[Records from a data source]
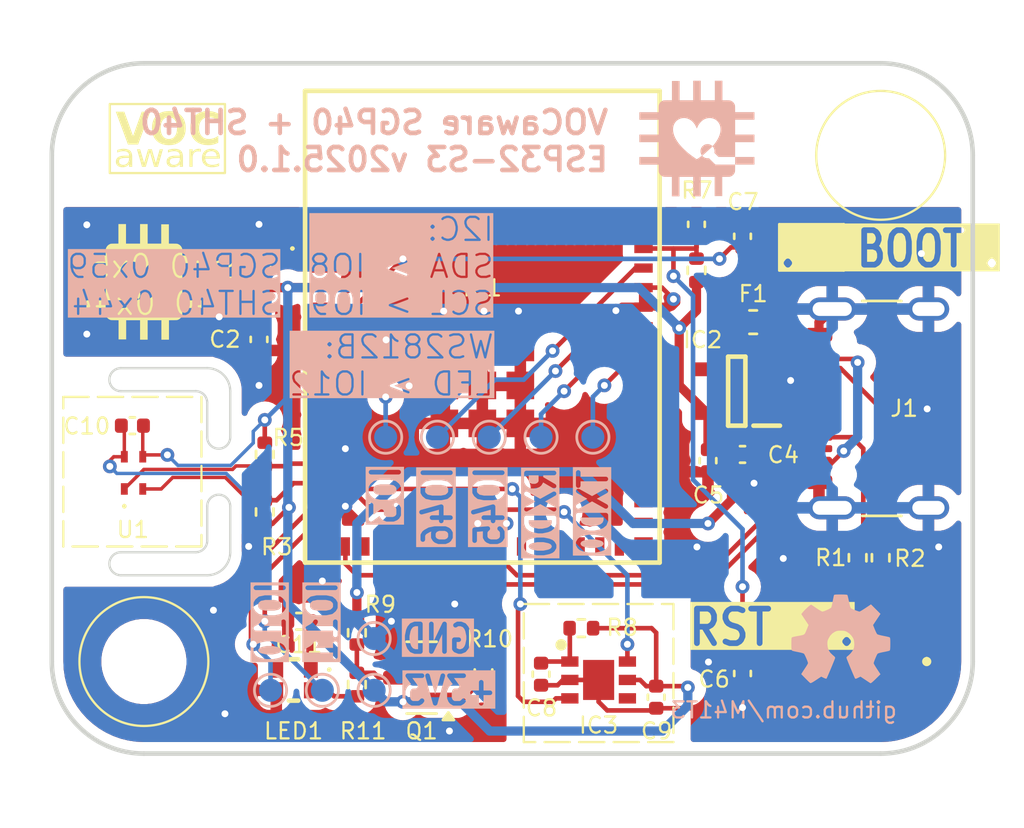
<source format=kicad_pcb>
(kicad_pcb
	(version 20240108)
	(generator "pcbnew")
	(generator_version "8.0")
	(general
		(thickness 1.6)
		(legacy_teardrops no)
	)
	(paper "A4")
	(title_block
		(title "VOCaware")
		(date "2025-10-25")
		(rev "v1.0")
		(company "M41T3")
	)
	(layers
		(0 "F.Cu" signal)
		(31 "B.Cu" signal)
		(32 "B.Adhes" user "B.Adhesive")
		(33 "F.Adhes" user "F.Adhesive")
		(34 "B.Paste" user)
		(35 "F.Paste" user)
		(36 "B.SilkS" user "B.Silkscreen")
		(37 "F.SilkS" user "F.Silkscreen")
		(38 "B.Mask" user)
		(39 "F.Mask" user)
		(40 "Dwgs.User" user "User.Drawings")
		(41 "Cmts.User" user "User.Comments")
		(42 "Eco1.User" user "User.Eco1")
		(43 "Eco2.User" user "User.Eco2")
		(44 "Edge.Cuts" user)
		(45 "Margin" user)
		(46 "B.CrtYd" user "B.Courtyard")
		(47 "F.CrtYd" user "F.Courtyard")
		(48 "B.Fab" user)
		(49 "F.Fab" user)
		(50 "User.1" user)
		(51 "User.2" user)
		(52 "User.3" user)
		(53 "User.4" user)
		(54 "User.5" user)
		(55 "User.6" user)
		(56 "User.7" user)
		(57 "User.8" user)
		(58 "User.9" user)
	)
	(setup
		(pad_to_mask_clearance 0)
		(allow_soldermask_bridges_in_footprints no)
		(grid_origin 120 41.75)
		(pcbplotparams
			(layerselection 0x00010fc_ffffffff)
			(plot_on_all_layers_selection 0x0000000_00000000)
			(disableapertmacros no)
			(usegerberextensions no)
			(usegerberattributes yes)
			(usegerberadvancedattributes yes)
			(creategerberjobfile yes)
			(dashed_line_dash_ratio 12.000000)
			(dashed_line_gap_ratio 3.000000)
			(svgprecision 4)
			(plotframeref no)
			(viasonmask no)
			(mode 1)
			(useauxorigin no)
			(hpglpennumber 1)
			(hpglpenspeed 20)
			(hpglpendiameter 15.000000)
			(pdf_front_fp_property_popups yes)
			(pdf_back_fp_property_popups yes)
			(dxfpolygonmode yes)
			(dxfimperialunits yes)
			(dxfusepcbnewfont yes)
			(psnegative no)
			(psa4output no)
			(plotreference yes)
			(plotvalue yes)
			(plotfptext yes)
			(plotinvisibletext no)
			(sketchpadsonfab no)
			(subtractmaskfromsilk no)
			(outputformat 1)
			(mirror no)
			(drillshape 1)
			(scaleselection 1)
			(outputdirectory "")
		)
	)
	(net 0 "")
	(net 1 "GND")
	(net 2 "+3V3")
	(net 3 "EN")
	(net 4 "IO0")
	(net 5 "Net-(IC3-VDD)")
	(net 6 "+5V")
	(net 7 "unconnected-(IC1-IO21-Pad25)")
	(net 8 "IO12")
	(net 9 "RXD0")
	(net 10 "unconnected-(IC1-IO13-Pad17)")
	(net 11 "USB_D-")
	(net 12 "unconnected-(IC1-IO47-Pad27)")
	(net 13 "unconnected-(IC1-IO33-Pad28)")
	(net 14 "unconnected-(IC1-IO7-Pad11)")
	(net 15 "IO9_SCL0")
	(net 16 "unconnected-(IC1-IO16-Pad20)")
	(net 17 "unconnected-(IC1-IO41-Pad37)")
	(net 18 "USB_D+")
	(net 19 "unconnected-(IC1-IO39-Pad35)")
	(net 20 "unconnected-(IC1-IO15-Pad19)")
	(net 21 "unconnected-(IC1-IO36-Pad32)")
	(net 22 "unconnected-(IC1-IO35-Pad31)")
	(net 23 "unconnected-(IC1-IO38-Pad34)")
	(net 24 "unconnected-(IC1-IO6-Pad10)")
	(net 25 "IO3_S")
	(net 26 "unconnected-(IC1-IO42-Pad38)")
	(net 27 "I046_S")
	(net 28 "IO11")
	(net 29 "unconnected-(IC1-IO17-Pad21)")
	(net 30 "unconnected-(IC1-IO34-Pad29)")
	(net 31 "unconnected-(IC1-IO48-Pad30)")
	(net 32 "unconnected-(IC1-IO14-Pad18)")
	(net 33 "unconnected-(IC1-IO18-Pad22)")
	(net 34 "IO10")
	(net 35 "I045_S")
	(net 36 "unconnected-(IC1-IO40-Pad36)")
	(net 37 "unconnected-(IC1-IO26-Pad26)")
	(net 38 "TXD0")
	(net 39 "unconnected-(IC1-IO37-Pad33)")
	(net 40 "IO8_SDA0")
	(net 41 "unconnected-(IC1-IO4-Pad8)")
	(net 42 "unconnected-(IC1-IO5-Pad9)")
	(net 43 "unconnected-(IC2-NC-Pad4)")
	(net 44 "unconnected-(IC3-N{slash}A-Pad4)")
	(net 45 "Net-(F1-Pad2)")
	(net 46 "unconnected-(J1-SBU1-PadA8)")
	(net 47 "unconnected-(J1-SBU2-PadB8)")
	(net 48 "Net-(J1-CC1)")
	(net 49 "Net-(J1-CC2)")
	(net 50 "unconnected-(LED1-DOUT-Pad2)")
	(net 51 "Net-(LED1-DIN)")
	(net 52 "LED_SIG")
	(net 53 "IO1")
	(net 54 "IO2")
	(footprint "Capacitor_SMD:C_0402_1005Metric" (layer "F.Cu") (at 121.23 72.75 -90))
	(footprint "Capacitor_SMD:C_0402_1005Metric" (layer "F.Cu") (at 94.73 61.98 180))
	(footprint "Jumper:SolderJumper-2_P1.3mm_Open_Pad1.0x1.5mm" (layer "F.Cu") (at 124.23 54.23 180))
	(footprint "Resistor_SMD:R_0402_1005Metric" (layer "F.Cu") (at 126.23 67.72 90))
	(footprint "Resistor_SMD:R_0402_1005Metric" (layer "F.Cu") (at 119.23 55.23 90))
	(footprint "Capacitor_SMD:C_0402_1005Metric" (layer "F.Cu") (at 121.23 63.23))
	(footprint "Resistor_SMD:R_0402_1005Metric" (layer "F.Cu") (at 100.48 65.73 90))
	(footprint "Resistor_SMD:R_0402_1005Metric" (layer "F.Cu") (at 114.23 70.78 180))
	(footprint "Capacitor_SMD:C_0402_1005Metric" (layer "F.Cu") (at 117.48 73.78 -90))
	(footprint "Resistor_SMD:R_0402_1005Metric" (layer "F.Cu") (at 104.48 70.98 90))
	(footprint "Package_TO_SOT_SMD:SOT-23" (layer "F.Cu") (at 107.2925 72.93 180))
	(footprint "VOCaware_foots_lib:SON80P244X244X95-7N" (layer "F.Cu") (at 114.98 73.03))
	(footprint "stackflex_foots_lib:staclflex_logo_front_5mm" (layer "F.Cu") (at 95.23 55.73))
	(footprint "Resistor_SMD:R_0402_1005Metric" (layer "F.Cu") (at 127.23 67.72 90))
	(footprint "Capacitor_SMD:C_0402_1005Metric" (layer "F.Cu") (at 119.73 63.5 -90))
	(footprint "Capacitor_SMD:C_0603_1608Metric" (layer "F.Cu") (at 100.23 55.23 90))
	(footprint "Resistor_SMD:R_0402_1005Metric" (layer "F.Cu") (at 100.48 63.23 -90))
	(footprint "MountingHole:MountingHole_3.2mm_M3_DIN965" (layer "F.Cu") (at 127.23 50.23 90))
	(footprint "Resistor_SMD:R_0402_1005Metric" (layer "F.Cu") (at 104.48 73.23 -90))
	(footprint "Capacitor_SMD:C_0402_1005Metric" (layer "F.Cu") (at 112.48 72.78 -90))
	(footprint "Connector_USB:USB_C_Receptacle_GCT_USB4105-xx-A_16P_TopMnt_Horizontal" (layer "F.Cu") (at 128.23 61.23 90))
	(footprint "stackflex_foots_lib:SOT95P285X140-5N" (layer "F.Cu") (at 120.98 60.48 180))
	(footprint "stackflex_foots_lib:PTS820J25MSMTRLFS" (layer "F.Cu") (at 126.23 72.23 180))
	(footprint "Capacitor_SMD:C_0402_1005Metric" (layer "F.Cu") (at 100.23 58.23 -90))
	(footprint "Resistor_SMD:R_0402_1005Metric" (layer "F.Cu") (at 109.98 72.73 90))
	(footprint "Capacitor_SMD:C_0402_1005Metric" (layer "F.Cu") (at 119.23 53.23 90))
	(footprint "Capacitor_SMD:C_0402_1005Metric" (layer "F.Cu") (at 121.23 53.75 90))
	(footprint "VOCaware_foots_lib:ESP32S3MINI1N8" (layer "F.Cu") (at 109.93 60.23))
	(footprint "stackflex_foots_lib:XL0807RGBCWS2812B" (layer "F.Cu") (at 101.73 73.03))
	(footprint "Capacitor_SMD:C_0402_1005Metric" (layer "F.Cu") (at 101.96 70.48 180))
	(footprint "MountingHole:MountingHole_3.2mm_M3_DIN965" (layer "F.Cu") (at 95.23 72.23 90))
	(footprint "Fuse:Fuse_0603_1608Metric" (layer "F.Cu") (at 121.6925 57.48))
	(footprint "VOCaware_foots_lib:SHT40AD1FR2" (layer "F.Cu") (at 94.78 64.03 90))
	(footprint "TestPoint:TestPoint_Pad_D1.0mm" (layer "B.Cu") (at 100.73 73.48 -90))
	(footprint "TestPoint:TestPoint_Pad_D1.0mm" (layer "B.Cu") (at 112.48 62.48 -90))
	(footprint "TestPoint:TestPoint_Pad_D1.0mm" (layer "B.Cu") (at 110.23 62.48 -90))
	(footprint "stackflex_foots_lib:staclflex_logo_front_5mm"
		(locked yes)
		(layer "B.Cu")
		(uuid "5248edbd-e2e3-41cb-a8da-7c77522caa36")
		(at 119.25 49.5 180)
		(property "Reference" "G***"
			(at 0 0 0)
			(layer "B.Fab")
			(hide yes)
			(uuid "4e8ff0aa-6b7a-4326-81ec-1942eec4401e")
			(effects
				(font
					(size 1.5 1.5)
					(thickness 0.3)
				)
				(justify mirror)
			)
		)
		(property "Value" "LOGO"
			(at 0.75 0 0)
			(layer "B.SilkS")
			(hide yes)
			(uuid "30f9f17a-c050-46c1-aa73-d5903a108509")
			(effects
				(font
				
... [244194 chars truncated]
</source>
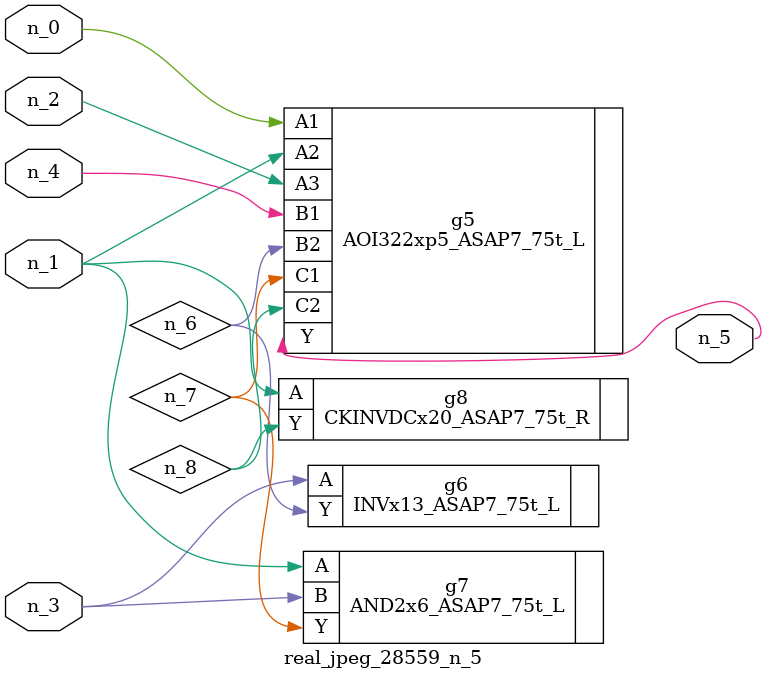
<source format=v>
module real_jpeg_28559_n_5 (n_4, n_0, n_1, n_2, n_3, n_5);

input n_4;
input n_0;
input n_1;
input n_2;
input n_3;

output n_5;

wire n_8;
wire n_6;
wire n_7;

AOI322xp5_ASAP7_75t_L g5 ( 
.A1(n_0),
.A2(n_1),
.A3(n_2),
.B1(n_4),
.B2(n_6),
.C1(n_7),
.C2(n_8),
.Y(n_5)
);

AND2x6_ASAP7_75t_L g7 ( 
.A(n_1),
.B(n_3),
.Y(n_7)
);

CKINVDCx20_ASAP7_75t_R g8 ( 
.A(n_1),
.Y(n_8)
);

INVx13_ASAP7_75t_L g6 ( 
.A(n_3),
.Y(n_6)
);


endmodule
</source>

### PROBLEM STATEMENT
The entries above hold a line with "95.23 72.23 90))" and a later line with "94.78 64.03 90))". Write out exactly those lines and all lines between, nothing more.

### RESPONSE AREA
	(footprint "MountingHole:MountingHole_3.2mm_M3_DIN965" (layer "F.Cu") (at 95.23 72.23 90))
	(footprint "Fuse:Fuse_0603_1608Metric" (layer "F.Cu") (at 121.6925 57.48))
	(footprint "VOCaware_foots_lib:SHT40AD1FR2" (layer "F.Cu") (at 94.78 64.03 90))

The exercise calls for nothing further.